A Sense of Perspective
Beverley Minster virger Neil Pickford tries to find something interesting
News! All the news that’s fit to print! Breaking News! Hold the Front Page! Exclusive! Daaaaah-da-da-daaaah! Boing: Here is the News….
And so on. The clichés pour out, conveying the sense of ‘Gosh!’ The sense of ‘Now!’ The sense of ‘Important!’ Television news editors in particular justify the vast sums of money they spend on collecting, packaging and presenting ‘News’ for a variety of reasons; journalists (or ‘The Fifth Estate’) as they were politely named in my youth, were supposed to be the pit-bulls of democracy and truth, ferreting out information (sorry, that’s a bit of a mixed metaphor there) that would otherwise be kept from you.
One idealistic individual opined that: “news was what other people didn’t want you to know” which, if true, might lead to an appalling deluge of trivia. After all, just because I don’t want you to know that all my underpants are fluorescent green with a stencil of Mickey Mouse on the side doesn’t mean that you’re interested in reading about them. Although these days, if you are, there’s always Twitter I suppose, or ‘Hello’ magazine, or celebrity TV or – actually, there’s thousands of places where you can find out that sort of stuff.
And that’s my point: what I might think of as boring or puerile could be the most fascinating fabric in the wardrobe of some else’s life. Just because I don’t care what Jordan’s vital statistics are this week doesn’t mean that millions of other people aren’t hungrily chasing the latest information about them.
I’m not intending to have a cheap bash at celebrity culture, or even make a reasoned argument about how it leads to an inevitable collapse of morals and society – that’s not my department. Instead it reminds me of just how difficult it is to judge what will be of interest to people.
In the Minster, mostly, the task is relatively straightforward. You can reasonably assume that any casual visitor who walks through the door and looks around with wonder is going to be vaguely interested in the building and its history. Give them a few facts, describe the difference between the Minster and a cathedral, show them where the toilets are and you’ve covered 90 per cent of their immediate concerns. If they ask you a different question then it’s easy to respond to that as well.
It gets harder when you’re about to start an hour-long tour of the ground or roof: sure, you know that most of these people want to learn more about the place (after all, they’ve paid good money to do just that) but within the group you may have children who’s attention span is going to be severely stretched by too much history, adults who really don’t care about the religious reasons for the structure and individuals whose special knowledge in one area would qualify them for Mastermind. Some are fascinated by our tapestries, others would rather watch paint dry.

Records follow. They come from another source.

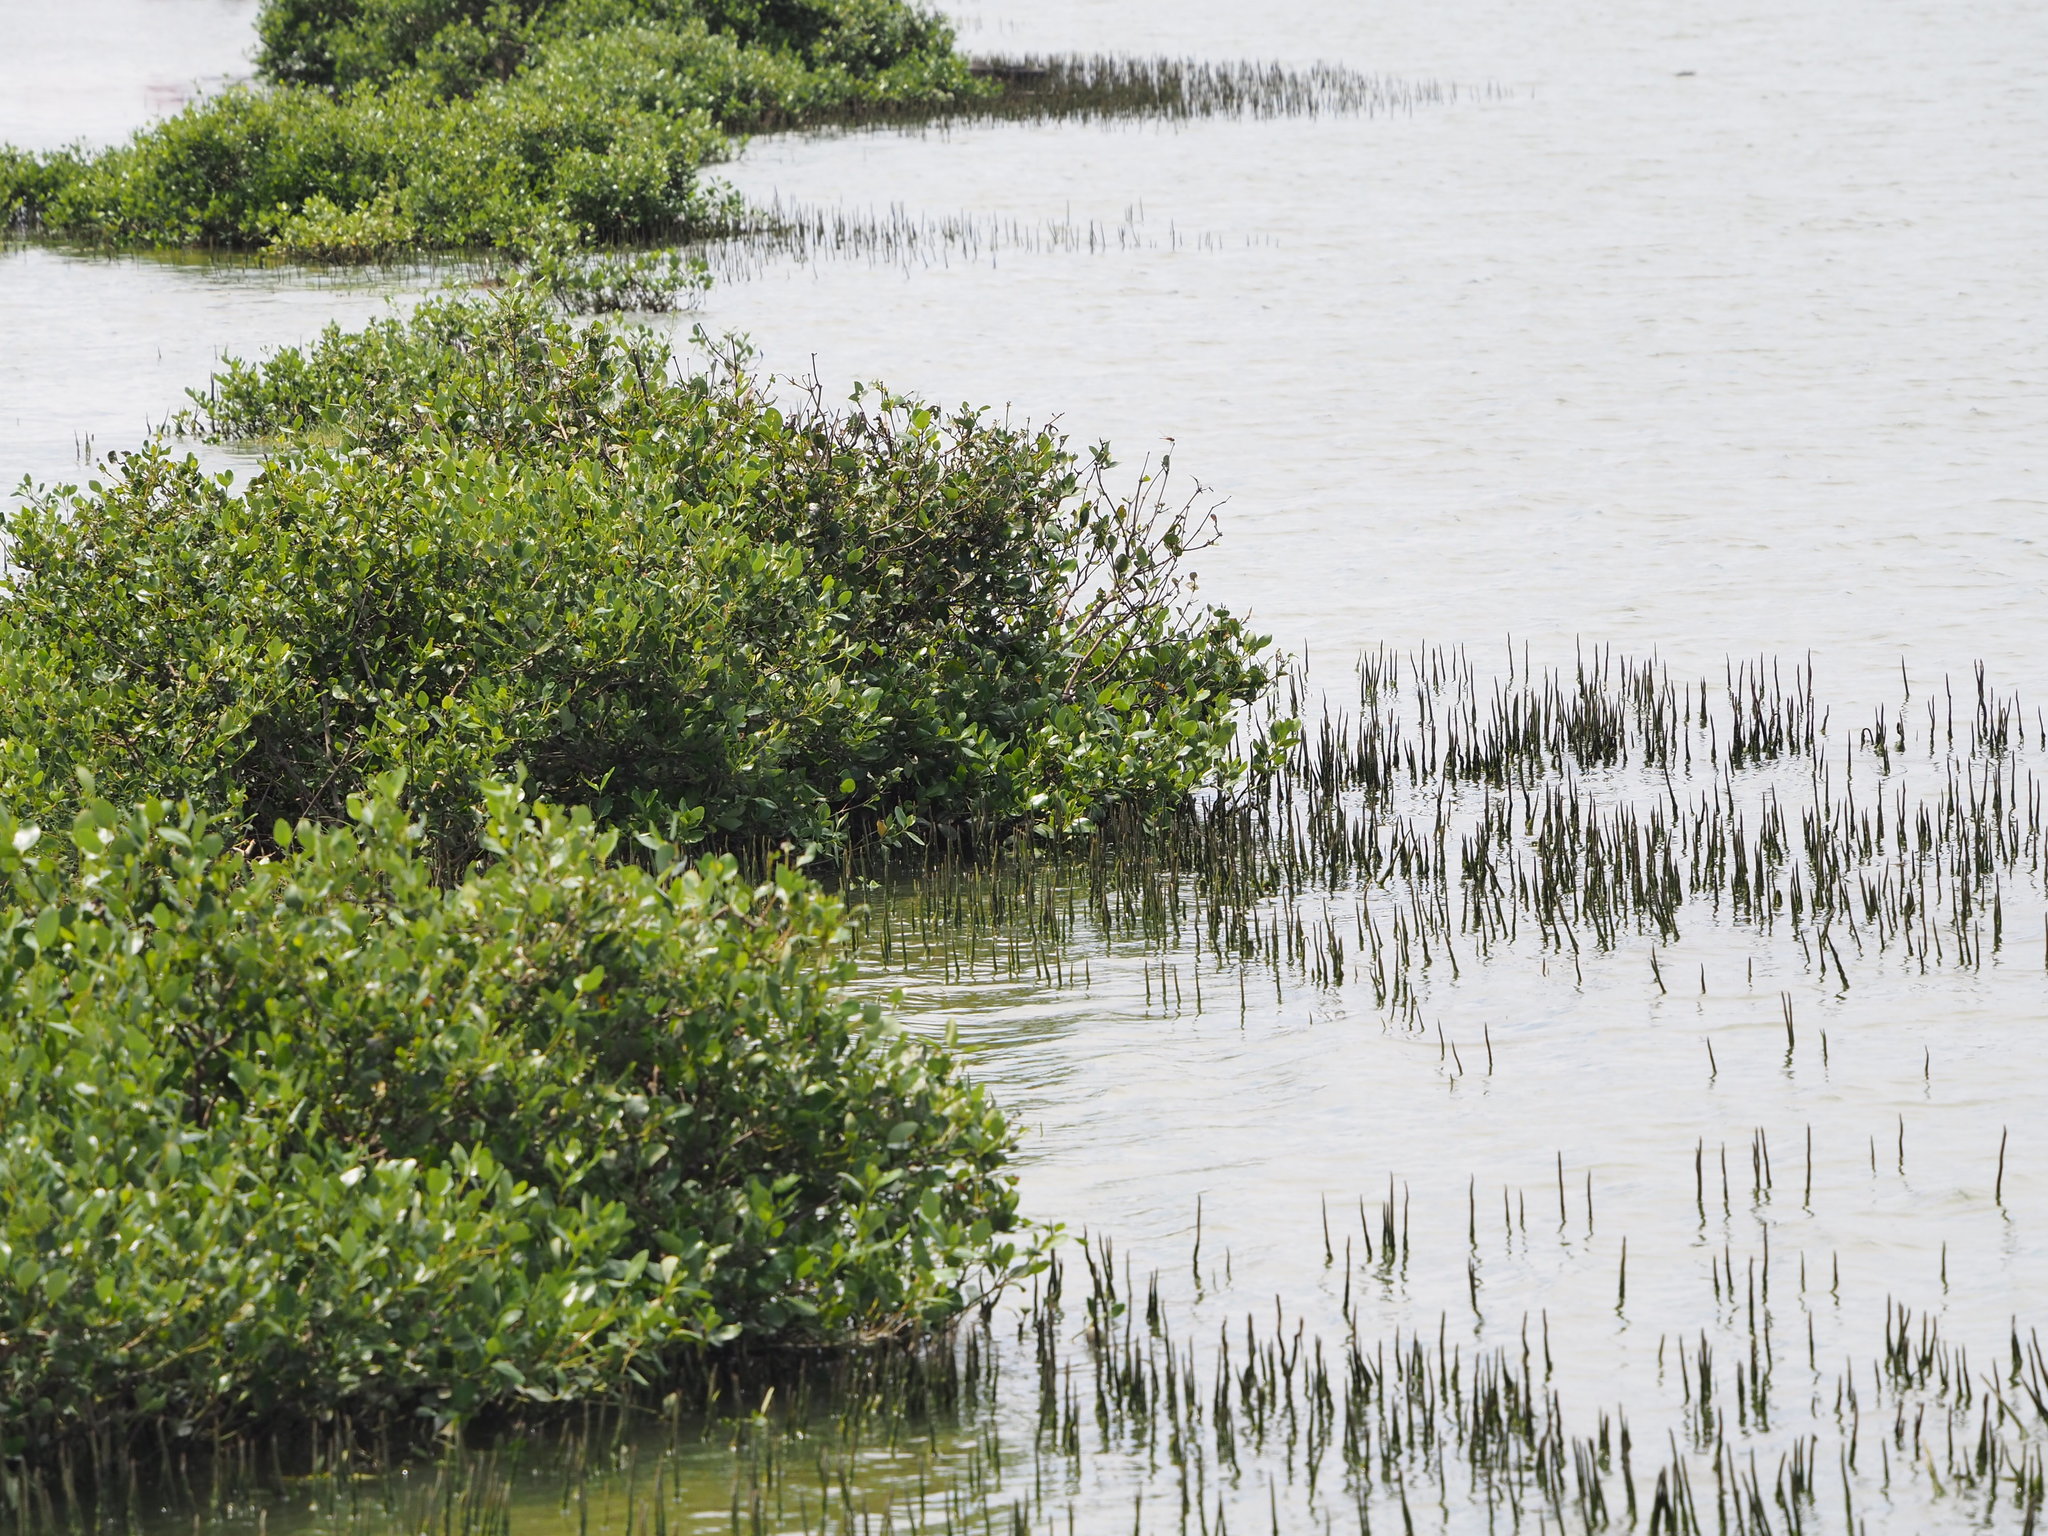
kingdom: Plantae
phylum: Tracheophyta
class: Magnoliopsida
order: Lamiales
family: Acanthaceae
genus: Avicennia
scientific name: Avicennia marina
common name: Gray mangrove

If you haven’t been told about these special interests then it’s darn difficult to make the tour fascinating for everyone but we virgers do try, watching the responses as we talk and varying the information we give and the way we present it.
It’s harder still to achieve total satisfaction when you are, for example, writing a weekly column for a newspaper when the amount of direct feedback is non-existent. It’s almost impossible to be sure what subjects will interest your readership, if you’re lucky enough to have one in the first place.
Now I don’t want you to think that I’ve not got anything to write about this week and I’m just rambling on to fill the space – it may be true but I don’t want you to think that. No, I’m currently spoiled for choice on subjects, but unsure which to select.
I have to decide if you would be fascinated by knowing that we virgers have taken 15 per cent more people up in the roof to date than we had by this time last year (despite some abysmal Bank Holiday numbers). Possibly not.
How about the hundreds of chairs I’ve had to move over the last few weeks to accommodate large audiences for the Black Dyke Band and Early Music Festival? – hmmm, probably not.
What about the fact I’m working on a script for an up-to-date video of the Minster which should start filming later this summer and be available to boost church funds in years to come? – nah, perhaps another time.
Will anyone be interested in the progress of my ‘Abolish Telephone Selling’ crusade? Well, it doesn’t matter anyway because nothing’s happened this week.
Oh, I can’t decide. The best think I can do is direct you to a new blog site I’ve set up at long last, after months of faffing around.
You may remember me telling you that, before the Beverley Advertiser started reproducing me in a non-pixelated way, I wrote pieces for the beverleylocal website. Well, that website has now gone the way of all flesh so I’ve finally started uploading an archive of the 80 exquisitely-written articles that had never felt the stamp of the printed page. There’s bound to be something you like in there.
So please feel free to browse for whatever takes your fancy.
Or not, of course. It’s your choice.